The effect of regional groundwater on carbon dioxide and methane emissions from a lowland rainforest stream in Costa Rica

350 210 Stroud Water Research Center

Oviedo-Vargas D., D.P. Genereux, D. Dierick, and S.F. Oberbauer. 2015. Journal of Geophysical Research: Biogeosciences 120(12):2579–2595.

doi: 10.1002/2015JG003009


In the tropical rainforest at La Selva Biological Station in Costa Rica, regional bedrock groundwater high in dissolved carbon discharges into some streams and wetlands, with the potential for multiple cascading effects on ecosystem carbon pools and fluxes.
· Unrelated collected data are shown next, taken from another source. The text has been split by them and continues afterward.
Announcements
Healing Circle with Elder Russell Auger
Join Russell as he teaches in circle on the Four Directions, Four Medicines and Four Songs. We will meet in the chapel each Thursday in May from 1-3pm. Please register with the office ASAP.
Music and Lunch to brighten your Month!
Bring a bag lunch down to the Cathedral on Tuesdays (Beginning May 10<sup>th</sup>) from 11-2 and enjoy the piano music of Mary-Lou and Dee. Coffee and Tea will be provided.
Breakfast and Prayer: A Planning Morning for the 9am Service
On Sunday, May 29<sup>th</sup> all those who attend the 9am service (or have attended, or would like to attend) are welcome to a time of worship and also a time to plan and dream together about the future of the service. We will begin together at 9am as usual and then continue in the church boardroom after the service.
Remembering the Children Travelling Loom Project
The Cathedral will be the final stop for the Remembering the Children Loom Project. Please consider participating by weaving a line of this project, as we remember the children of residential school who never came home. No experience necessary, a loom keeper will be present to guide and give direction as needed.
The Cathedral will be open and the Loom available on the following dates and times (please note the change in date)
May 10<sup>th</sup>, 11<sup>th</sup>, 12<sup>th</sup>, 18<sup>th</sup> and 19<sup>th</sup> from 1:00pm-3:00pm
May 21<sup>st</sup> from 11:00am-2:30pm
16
We investigated carbon dioxide (CO2) and methane (CH4) degassing from two streams at La Selva: the Arboleda, where approximately one third of the streamflow is from regional groundwater, and the Taconazo, fed exclusively by local groundwater recharged within the catchment. The regional groundwater inflow to the Arboleda had no measurable effect on stream gas exchange velocity, dissolved CHconcentration, or CH4 emissions but significantly increased stream CO2 concentration and degassing. CO2 evasion from the reach of the Arboleda receiving regional groundwater (lower Arboleda) averaged 5.5 mol C m−2 d−1, ~7.5 times higher than the average (0.7 mol C m−2 d−1) from the stream reaches with no regional groundwater inflow (the Taconazo and upper Arboleda). Carbon emissions from both streams were dominated by CO2; CH4accounted for only 0.06–1.70% of the total (average of both streams: 5 × 10−3 mol C m−2 d−1). Annual stream degassing fluxes normalized by watershed area were 48 and 299 g C m−2 for the Taconazo and Arboleda, respectively. CO2 degassing from the Arboleda is a significant carbon flux, similar in magnitude to the average net ecosystem exchange estimated by eddy covariance. Examining the effects of catchment connections to underlying hydrogeological systems can help avoid overestimation of ecosystem respiration and advance our understanding of carbon source/sink status and overall terrestrial ecosystem carbon budgets.